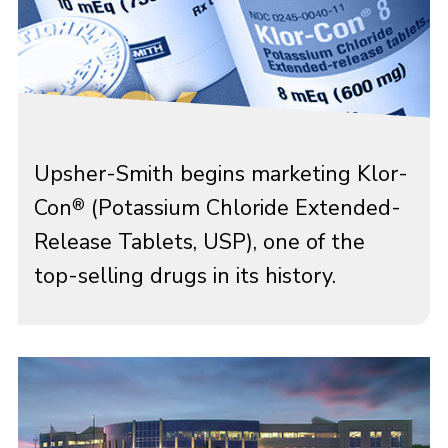
Upsher-Smith begins marketing Klor-
Con
(Potassium Chloride Extended-
®
Release Tablets, USP), one of the
top-selling drugs in its history.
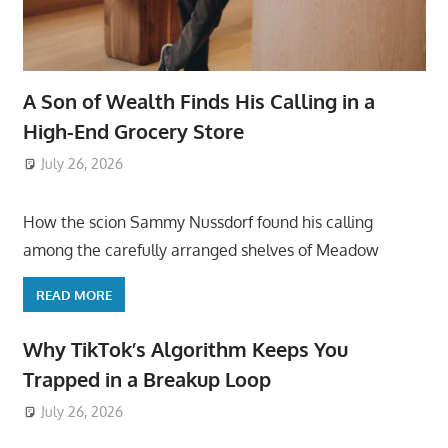
A Son of Wealth Finds His Calling in a
High-End Grocery Store
July 26, 2026
ToyTropical
How the scion Sammy Nussdorf found his calling
among the carefully arranged shelves of Meadow
READ MORE
Why TikTok’s Algorithm Keeps You
Trapped in a Breakup Loop
July 26, 2026
ToyTropical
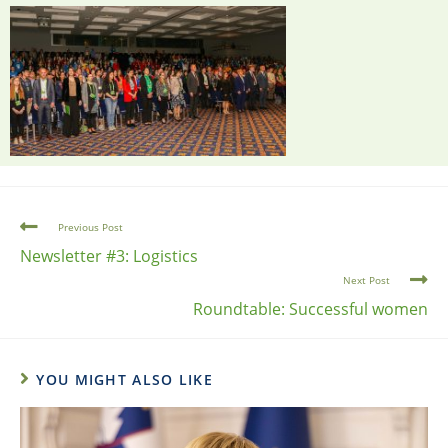
Previous Post
Newsletter #3: Logistics
Next Post
Roundtable: Successful women
YOU MIGHT ALSO LIKE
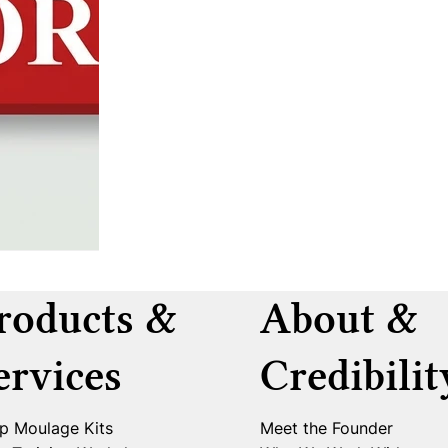
roducts &
About &
ervices
Credibilit
p Moulage Kits
Meet the Founder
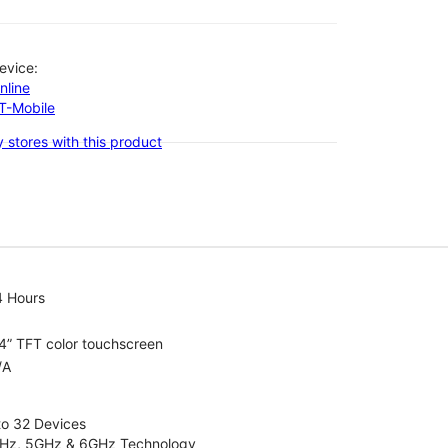
evice:
nline
-T-Mobile
 stores with this product
4 Hours
4” TFT color touchscreen
/A
to 32 Devices
4GHz, 5GHz & 6GHz Technology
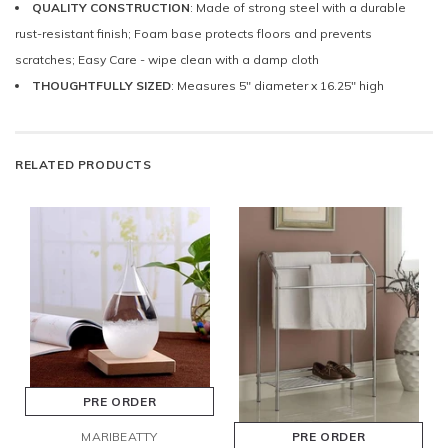
QUALITY CONSTRUCTION
: Made of strong steel with a durable
rust-resistant finish; Foam base protects floors and prevents
scratches; Easy Care - wipe clean with a damp cloth
THOUGHTFULLY SIZED
: Measures 5" diameter x 16.25" high
RELATED PRODUCTS
PRE ORDER
MARIBEATTY
PRE ORDER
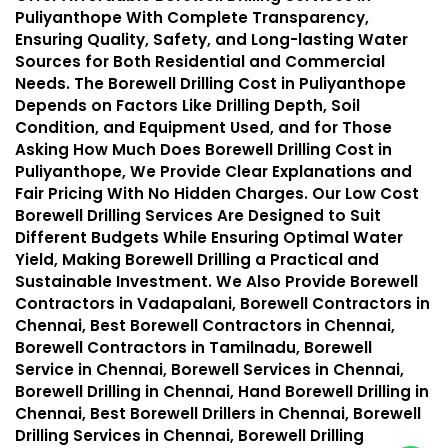
Puliyanthope With Complete Transparency,
Ensuring Quality, Safety, and Long-lasting Water
Sources for Both Residential and Commercial
Needs. The Borewell Drilling Cost in Puliyanthope
Depends on Factors Like Drilling Depth, Soil
Condition, and Equipment Used, and for Those
Asking How Much Does Borewell Drilling Cost in
Puliyanthope, We Provide Clear Explanations and
Fair Pricing With No Hidden Charges. Our Low Cost
Borewell Drilling Services Are Designed to Suit
Different Budgets While Ensuring Optimal Water
Yield, Making Borewell Drilling a Practical and
Sustainable Investment. We Also Provide Borewell
Contractors in Vadapalani, Borewell Contractors in
Chennai, Best Borewell Contractors in Chennai,
Borewell Contractors in Tamilnadu, Borewell
Service in Chennai, Borewell Services in Chennai,
Borewell Drilling in Chennai, Hand Borewell Drilling in
Chennai, Best Borewell Drillers in Chennai, Borewell
Drilling Services in Chennai, Borewell Drilling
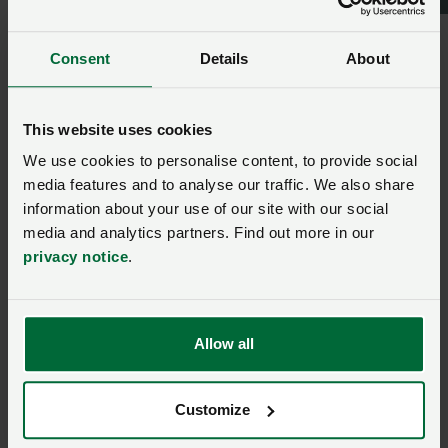
More from NFU Cymru:
Consent
Details
About
NFU Cymru welcomes new
Cabinet Minister
appointment
This website uses cookies
We use cookies to personalise content, to provide social
Posted on 13 May
13 May
media features and to analyse our traffic. We also share
NFU Cymru Next
information about your use of our site with our social
Generation Development
media and analytics partners. Find out more in our
Group visits world-leading
privacy notice
.
bioscience research centre
Posted on 14 May
14 May
Allow all
Search is on for 28th Wales
Woman Farmer of the Year
Customize
Posted on 29 April
29 Apr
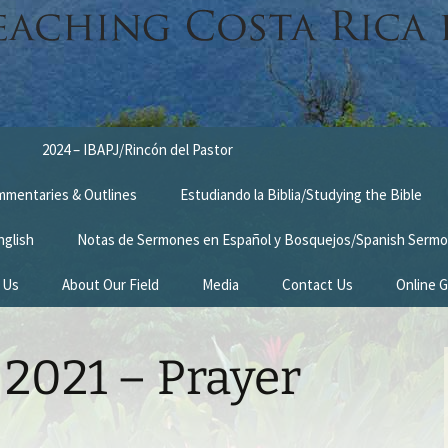
2024 – IBAPJ/Rincón del Pastor
ommentaries & Outlines
Estudiando la Biblia/Studying the Bible
nglish
Notas de Sermones en Español y Bosquejos/Spanish Sermo
 Us
About Our Field
Media
Contact Us
Online G
n
Survey Trip 2014
2021 – Prayer
Introduction Letter
estimonies
Prayer Card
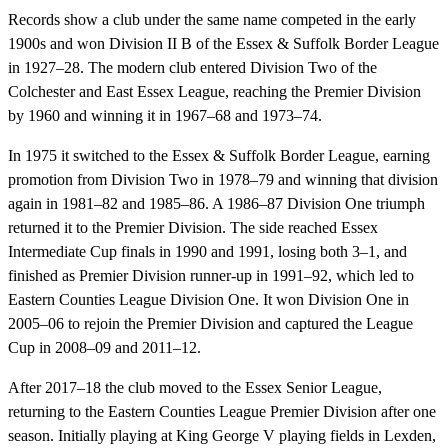
Records show a club under the same name competed in the early
1900s and won Division II B of the Essex & Suffolk Border League
in 1927–28. The modern club entered Division Two of the
Colchester and East Essex League, reaching the Premier Division
by 1960 and winning it in 1967–68 and 1973–74.
In 1975 it switched to the Essex & Suffolk Border League, earning
promotion from Division Two in 1978–79 and winning that division
again in 1981–82 and 1985–86. A 1986–87 Division One triumph
returned it to the Premier Division. The side reached Essex
Intermediate Cup finals in 1990 and 1991, losing both 3–1, and
finished as Premier Division runner-up in 1991–92, which led to
Eastern Counties League Division One. It won Division One in
2005–06 to rejoin the Premier Division and captured the League
Cup in 2008–09 and 2011–12.
After 2017–18 the club moved to the Essex Senior League,
returning to the Eastern Counties League Premier Division after one
season. Initially playing at King George V playing fields in Lexden,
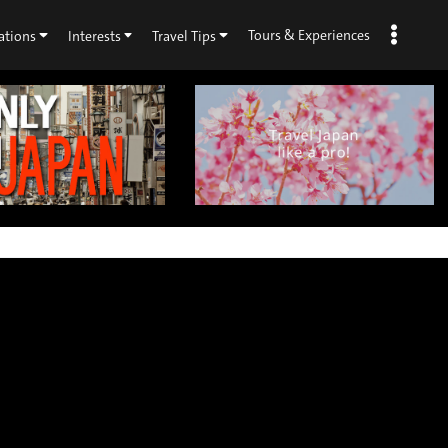
Tours & Experiences
ations
Interests
Travel Tips
×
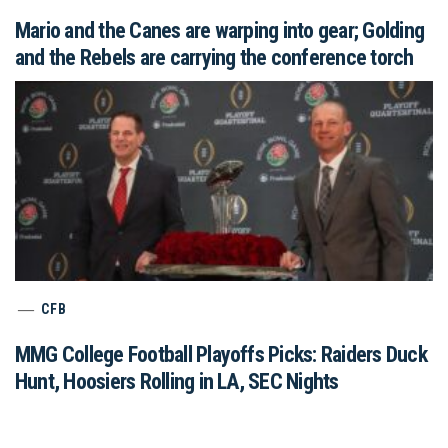
Mario and the Canes are warping into gear; Golding
and the Rebels are carrying the conference torch
CFB
MMG College Football Playoffs Picks: Raiders Duck
Hunt, Hoosiers Rolling in LA, SEC Nights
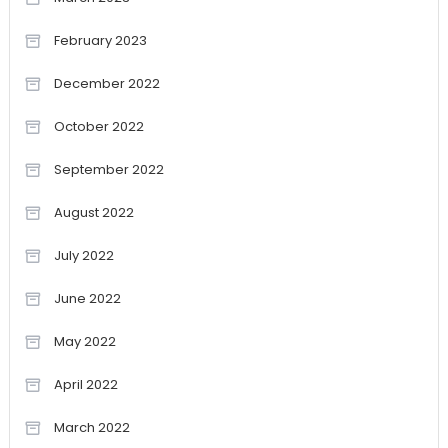
February 2023
December 2022
October 2022
September 2022
August 2022
July 2022
June 2022
May 2022
April 2022
March 2022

#### Work task:
Please rewrite all of the lines above with "Meet the Founder" changed to "Our Founder" and nothing else altered. Leave the pictures out of your answer.

#### Response area:
Upsher-Smith begins marketing Klor-
Con
(Potassium Chloride Extended-
®
Release Tablets, USP), one of the
top-selling drugs in its history.
A Son of Wealth Finds His Calling in a
High-End Grocery Store
July 26, 2026
ToyTropical
How the scion Sammy Nussdorf found his calling
among the carefully arranged shelves of Meadow
READ MORE
Why TikTok’s Algorithm Keeps You
Trapped in a Breakup Loop
July 26, 2026
ToyTropical
Previous Post
Newsletter #3: Logistics
Next Post
Roundtable: Successful women
YOU MIGHT ALSO LIKE
roducts &
About &
ervices
Credibilit
p Moulage Kits
Our Founder
evice:
nline
-T-Mobile
 stores with this product
4 Hours
4” TFT color touchscreen
/A
to 32 Devices
4GHz, 5GHz & 6GHz Technology
QUALITY CONSTRUCTION
: Made of strong steel with a durable
rust-resistant finish; Foam base protects floors and prevents
scratches; Easy Care - wipe clean with a damp cloth
THOUGHTFULLY SIZED
: Measures 5" diameter x 16.25" high
RELATED PRODUCTS
PRE ORDER
MARIBEATTY
PRE ORDER
Puliyanthope With Complete Transparency,
Ensuring Quality, Safety, and Long-lasting Water
Sources for Both Residential and Commercial
Needs. The Borewell Drilling Cost in Puliyanthope
Depends on Factors Like Drilling Depth, Soil
Condition, and Equipment Used, and for Those
Asking How Much Does Borewell Drilling Cost in
Puliyanthope, We Provide Clear Explanations and
Fair Pricing With No Hidden Charges. Our Low Cost
Borewell Drilling Services Are Designed to Suit
Different Budgets While Ensuring Optimal Water
Yield, Making Borewell Drilling a Practical and
Sustainable Investment. We Also Provide Borewell
Contractors in Vadapalani, Borewell Contractors in
Chennai, Best Borewell Contractors in Chennai,
Borewell Contractors in Tamilnadu, Borewell
Service in Chennai, Borewell Services in Chennai,
Borewell Drilling in Chennai, Hand Borewell Drilling in
Chennai, Best Borewell Drillers in Chennai, Borewell
Drilling Services in Chennai, Borewell Drilling
More from NFU Cymru:
Consent
Details
About
NFU Cymru welcomes new
Cabinet Minister
appointment
This website uses cookies
We use cookies to personalise content, to provide social
Posted on 13 May
13 May
media features and to analyse our traffic. We also share
NFU Cymru Next
information about your use of our site with our social
Generation Development
media and analytics partners. Find out more in our
Group visits world-leading
privacy notice
.
bioscience research centre
Posted on 14 May
14 May
Allow all
Search is on for 28th Wales
Woman Farmer of the Year
Customize
Posted on 29 April
29 Apr
2024 – IBAPJ/Rincón del Pastor
ommentaries & Outlines
Estudiando la Biblia/Studying the Bible
nglish
Notas de Sermones en Español y Bosquejos/Spanish Sermo
 Us
About Our Field
Media
Contact Us
Online G
n
Survey Trip 2014
2021 – Prayer
Introduction Letter
estimonies
Prayer Card
Records show a club under the same name competed in the early
1900s and won Division II B of the Essex & Suffolk Border League
in 1927–28. The modern club entered Division Two of the
Colchester and East Essex League, reaching the Premier Division
by 1960 and winning it in 1967–68 and 1973–74.
In 1975 it switched to the Essex & Suffolk Border League, earning
promotion from Division Two in 1978–79 and winning that division
again in 1981–82 and 1985–86. A 1986–87 Division One triumph
returned it to the Premier Division. The side reached Essex
Intermediate Cup finals in 1990 and 1991, losing both 3–1, and
finished as Premier Division runner-up in 1991–92, which led to
Eastern Counties League Division One. It won Division One in
2005–06 to rejoin the Premier Division and captured the League
Cup in 2008–09 and 2011–12.
After 2017–18 the club moved to the Essex Senior League,
returning to the Eastern Counties League Premier Division after one
season. Initially playing at King George V playing fields in Lexden,
Tours & Experiences
ations
Interests
Travel Tips
×
Mario and the Canes are warping into gear; Golding
and the Rebels are carrying the conference torch
CFB
MMG College Football Playoffs Picks: Raiders Duck
Hunt, Hoosiers Rolling in LA, SEC Nights
February 2023
December 2022
October 2022
September 2022
August 2022
July 2022
June 2022
May 2022
April 2022
March 2022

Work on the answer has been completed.